Inverno lento: il richiamo della neve “wild”
Quando la neve ammanta le cime, Longiarù si trasforma in una fiaba ovattata. Lontano dal caos delle piste affollate, il visitatore è invitato a indossare le ciaspole o le pelli di foca per esplorare il Parco Naturale Puez-Odle. Il silenzio qui non è assenza di rumore, ma una presenza densa che permette di udire il battito del proprio cuore e di scorgere le tracce fugaci di volpi e cervi. È una dimensione rigenerante, dedicata a chi cerca nella montagna uno spazio di introspezione.
Ospitalità di prossimità e sapori del territorio
Dormire a Longiarù significa scegliere piccole strutture a conduzione familiare e rifugi autentici. Qui la sostenibilità non è una moda, ma una pratica quotidiana che coinvolge l’agricoltura di montagna e la silvicoltura. I prodotti locali non sono “scenografia”, ma il frutto di una terra rispettata, portando in tavola il sapore vero della cultura ladina. È la promessa di San Vigilio/San Martin – Dolomites: offrire una vacanza che non cerca l’intrattenimento rumoroso, ma la qualità del tempo.

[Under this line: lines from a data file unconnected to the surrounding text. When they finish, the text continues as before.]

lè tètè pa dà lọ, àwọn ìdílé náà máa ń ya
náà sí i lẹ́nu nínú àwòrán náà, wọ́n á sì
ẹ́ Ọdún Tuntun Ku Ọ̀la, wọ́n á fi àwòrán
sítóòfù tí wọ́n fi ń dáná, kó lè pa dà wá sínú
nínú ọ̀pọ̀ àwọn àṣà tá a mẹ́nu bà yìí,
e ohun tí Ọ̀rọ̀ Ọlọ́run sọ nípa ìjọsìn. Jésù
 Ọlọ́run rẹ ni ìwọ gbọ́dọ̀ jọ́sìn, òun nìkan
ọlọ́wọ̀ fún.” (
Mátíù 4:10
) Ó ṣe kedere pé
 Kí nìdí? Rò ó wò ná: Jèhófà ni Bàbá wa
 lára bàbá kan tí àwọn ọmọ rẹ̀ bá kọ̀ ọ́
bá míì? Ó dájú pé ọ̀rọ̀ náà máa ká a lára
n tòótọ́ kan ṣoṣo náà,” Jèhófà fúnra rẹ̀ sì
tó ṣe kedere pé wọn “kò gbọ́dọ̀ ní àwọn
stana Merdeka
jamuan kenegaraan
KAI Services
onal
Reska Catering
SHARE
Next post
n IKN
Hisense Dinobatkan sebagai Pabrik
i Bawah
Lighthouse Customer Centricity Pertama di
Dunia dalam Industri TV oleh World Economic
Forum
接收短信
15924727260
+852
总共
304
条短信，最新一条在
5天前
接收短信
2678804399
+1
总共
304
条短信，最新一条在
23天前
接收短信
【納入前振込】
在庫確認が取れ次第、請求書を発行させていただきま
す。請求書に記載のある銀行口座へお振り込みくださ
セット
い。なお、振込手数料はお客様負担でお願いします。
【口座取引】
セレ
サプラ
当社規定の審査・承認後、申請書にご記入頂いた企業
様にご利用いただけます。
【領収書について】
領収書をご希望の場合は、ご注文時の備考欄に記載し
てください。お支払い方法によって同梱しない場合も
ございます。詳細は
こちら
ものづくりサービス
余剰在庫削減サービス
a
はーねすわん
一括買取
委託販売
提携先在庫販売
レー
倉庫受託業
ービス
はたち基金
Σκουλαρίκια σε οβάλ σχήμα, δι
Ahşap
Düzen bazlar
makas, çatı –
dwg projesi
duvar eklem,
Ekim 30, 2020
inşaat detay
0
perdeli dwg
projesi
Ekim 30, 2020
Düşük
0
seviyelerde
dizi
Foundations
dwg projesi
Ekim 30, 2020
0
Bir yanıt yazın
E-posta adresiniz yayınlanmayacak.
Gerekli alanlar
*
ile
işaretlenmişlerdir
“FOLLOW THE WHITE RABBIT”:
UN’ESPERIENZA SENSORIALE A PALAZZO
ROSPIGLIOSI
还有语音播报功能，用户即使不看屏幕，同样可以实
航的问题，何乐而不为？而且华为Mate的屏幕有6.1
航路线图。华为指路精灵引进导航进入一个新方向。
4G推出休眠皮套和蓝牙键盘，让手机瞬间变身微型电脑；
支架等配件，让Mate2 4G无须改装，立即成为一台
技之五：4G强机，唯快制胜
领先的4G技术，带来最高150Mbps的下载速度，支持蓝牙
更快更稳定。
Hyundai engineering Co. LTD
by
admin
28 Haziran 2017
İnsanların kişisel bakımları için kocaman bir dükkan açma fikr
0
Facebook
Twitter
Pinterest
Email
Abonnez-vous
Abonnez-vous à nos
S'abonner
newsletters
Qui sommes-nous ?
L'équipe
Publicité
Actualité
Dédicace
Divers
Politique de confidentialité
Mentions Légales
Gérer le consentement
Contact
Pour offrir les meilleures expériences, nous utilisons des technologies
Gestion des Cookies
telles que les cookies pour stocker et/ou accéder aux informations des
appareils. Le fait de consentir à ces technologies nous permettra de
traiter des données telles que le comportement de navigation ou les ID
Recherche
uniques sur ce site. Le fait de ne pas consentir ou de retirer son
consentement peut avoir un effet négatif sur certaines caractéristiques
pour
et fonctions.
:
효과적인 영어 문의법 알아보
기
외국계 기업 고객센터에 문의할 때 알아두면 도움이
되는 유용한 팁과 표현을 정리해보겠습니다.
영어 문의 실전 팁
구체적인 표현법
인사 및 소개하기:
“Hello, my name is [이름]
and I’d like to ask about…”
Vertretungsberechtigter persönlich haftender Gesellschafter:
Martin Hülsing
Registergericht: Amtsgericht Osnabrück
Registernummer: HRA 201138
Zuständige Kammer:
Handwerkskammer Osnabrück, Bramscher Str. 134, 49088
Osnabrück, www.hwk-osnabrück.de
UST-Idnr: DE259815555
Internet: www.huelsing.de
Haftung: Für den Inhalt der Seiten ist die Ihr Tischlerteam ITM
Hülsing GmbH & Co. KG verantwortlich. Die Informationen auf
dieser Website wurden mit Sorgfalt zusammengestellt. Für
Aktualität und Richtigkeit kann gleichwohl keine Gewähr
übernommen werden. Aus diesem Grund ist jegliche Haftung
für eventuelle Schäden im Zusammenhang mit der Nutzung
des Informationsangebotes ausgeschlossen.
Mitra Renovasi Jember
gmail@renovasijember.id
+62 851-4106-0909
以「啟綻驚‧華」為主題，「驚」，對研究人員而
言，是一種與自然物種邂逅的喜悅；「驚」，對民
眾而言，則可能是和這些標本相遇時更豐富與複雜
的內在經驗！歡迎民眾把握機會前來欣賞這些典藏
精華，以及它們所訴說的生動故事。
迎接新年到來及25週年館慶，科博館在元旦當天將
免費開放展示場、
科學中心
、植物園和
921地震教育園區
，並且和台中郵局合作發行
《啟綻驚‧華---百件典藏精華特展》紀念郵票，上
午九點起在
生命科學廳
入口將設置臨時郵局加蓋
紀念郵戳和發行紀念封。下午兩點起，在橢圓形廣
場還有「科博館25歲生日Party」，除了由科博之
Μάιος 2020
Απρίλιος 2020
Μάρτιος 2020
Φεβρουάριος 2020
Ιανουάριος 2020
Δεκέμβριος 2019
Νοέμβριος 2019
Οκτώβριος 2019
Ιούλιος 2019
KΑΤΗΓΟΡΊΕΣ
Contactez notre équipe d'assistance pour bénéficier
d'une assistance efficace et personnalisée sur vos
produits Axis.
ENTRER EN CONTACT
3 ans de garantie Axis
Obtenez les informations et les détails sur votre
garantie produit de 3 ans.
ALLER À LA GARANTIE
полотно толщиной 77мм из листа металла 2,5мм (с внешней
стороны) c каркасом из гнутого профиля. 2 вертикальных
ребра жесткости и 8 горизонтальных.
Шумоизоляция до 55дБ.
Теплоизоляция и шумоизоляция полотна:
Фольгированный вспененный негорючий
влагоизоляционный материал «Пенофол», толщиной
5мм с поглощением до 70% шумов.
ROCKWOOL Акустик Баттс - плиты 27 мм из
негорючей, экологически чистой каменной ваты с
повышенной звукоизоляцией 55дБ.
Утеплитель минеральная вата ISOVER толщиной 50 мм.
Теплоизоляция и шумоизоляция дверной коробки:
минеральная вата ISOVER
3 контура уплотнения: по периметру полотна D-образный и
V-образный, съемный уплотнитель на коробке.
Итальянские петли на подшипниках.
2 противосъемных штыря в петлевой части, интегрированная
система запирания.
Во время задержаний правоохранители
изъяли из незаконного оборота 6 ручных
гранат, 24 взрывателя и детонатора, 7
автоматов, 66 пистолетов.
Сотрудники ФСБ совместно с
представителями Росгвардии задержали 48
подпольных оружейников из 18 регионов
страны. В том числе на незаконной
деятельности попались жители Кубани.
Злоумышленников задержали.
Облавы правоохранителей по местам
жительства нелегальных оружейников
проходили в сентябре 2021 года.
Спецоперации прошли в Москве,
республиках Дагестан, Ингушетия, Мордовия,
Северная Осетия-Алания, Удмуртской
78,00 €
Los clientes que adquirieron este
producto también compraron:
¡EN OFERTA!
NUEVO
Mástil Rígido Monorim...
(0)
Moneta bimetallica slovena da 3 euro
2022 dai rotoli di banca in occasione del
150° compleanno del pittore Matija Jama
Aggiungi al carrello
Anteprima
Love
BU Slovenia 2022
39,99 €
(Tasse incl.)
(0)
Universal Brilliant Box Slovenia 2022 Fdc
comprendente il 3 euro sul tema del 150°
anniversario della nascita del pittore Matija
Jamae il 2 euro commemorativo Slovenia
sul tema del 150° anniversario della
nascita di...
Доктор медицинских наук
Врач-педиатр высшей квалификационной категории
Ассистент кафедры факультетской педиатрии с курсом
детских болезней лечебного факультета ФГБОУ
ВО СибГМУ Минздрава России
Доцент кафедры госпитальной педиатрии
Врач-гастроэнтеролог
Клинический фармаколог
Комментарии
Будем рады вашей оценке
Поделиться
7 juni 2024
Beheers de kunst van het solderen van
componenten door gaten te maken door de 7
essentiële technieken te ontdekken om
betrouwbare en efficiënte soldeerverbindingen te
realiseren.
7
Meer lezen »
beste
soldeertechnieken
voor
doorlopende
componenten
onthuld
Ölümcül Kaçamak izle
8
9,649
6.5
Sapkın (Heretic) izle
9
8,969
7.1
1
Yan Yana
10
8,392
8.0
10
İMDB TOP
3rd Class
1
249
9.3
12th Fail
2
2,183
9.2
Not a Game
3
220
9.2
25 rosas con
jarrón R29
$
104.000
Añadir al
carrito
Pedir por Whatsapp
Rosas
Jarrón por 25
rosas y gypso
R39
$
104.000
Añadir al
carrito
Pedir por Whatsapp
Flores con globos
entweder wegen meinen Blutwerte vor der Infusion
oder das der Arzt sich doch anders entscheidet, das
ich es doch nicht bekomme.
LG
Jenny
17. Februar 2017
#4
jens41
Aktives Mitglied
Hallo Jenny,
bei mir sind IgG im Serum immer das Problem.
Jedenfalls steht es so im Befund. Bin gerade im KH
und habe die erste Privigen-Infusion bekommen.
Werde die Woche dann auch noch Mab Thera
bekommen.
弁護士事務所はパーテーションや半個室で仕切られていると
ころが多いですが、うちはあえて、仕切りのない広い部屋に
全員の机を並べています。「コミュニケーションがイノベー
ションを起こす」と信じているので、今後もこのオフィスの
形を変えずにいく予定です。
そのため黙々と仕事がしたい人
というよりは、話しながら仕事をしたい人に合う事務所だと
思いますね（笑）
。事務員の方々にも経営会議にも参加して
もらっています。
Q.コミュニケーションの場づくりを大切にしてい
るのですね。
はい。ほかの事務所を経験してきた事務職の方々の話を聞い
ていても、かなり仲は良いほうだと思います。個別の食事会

San Vigilio/San Martin: un ecosistema sostenibile
Longiarù è la punta di diamante di un territorio più ampio, gestito dalla cooperativa turistica San Vigilio/San Martin – Dolomites. Questa regione, che abbraccia i parchi Fanes-Senes-Braies e Puez-Odle, è stata la prima in Alto Adige a ottenere la prestigiosa certificazione internazionale GSTC per il turismo sostenibile. Dall’energia vivace di San Vigilio alla storia millenaria del castello “Ciastel Tor” a San Martino, ogni angolo risuona della lingua ladina: un patrimonio immateriale che accoglie l’ospite con un sorriso e un sincero “Bun Dé”.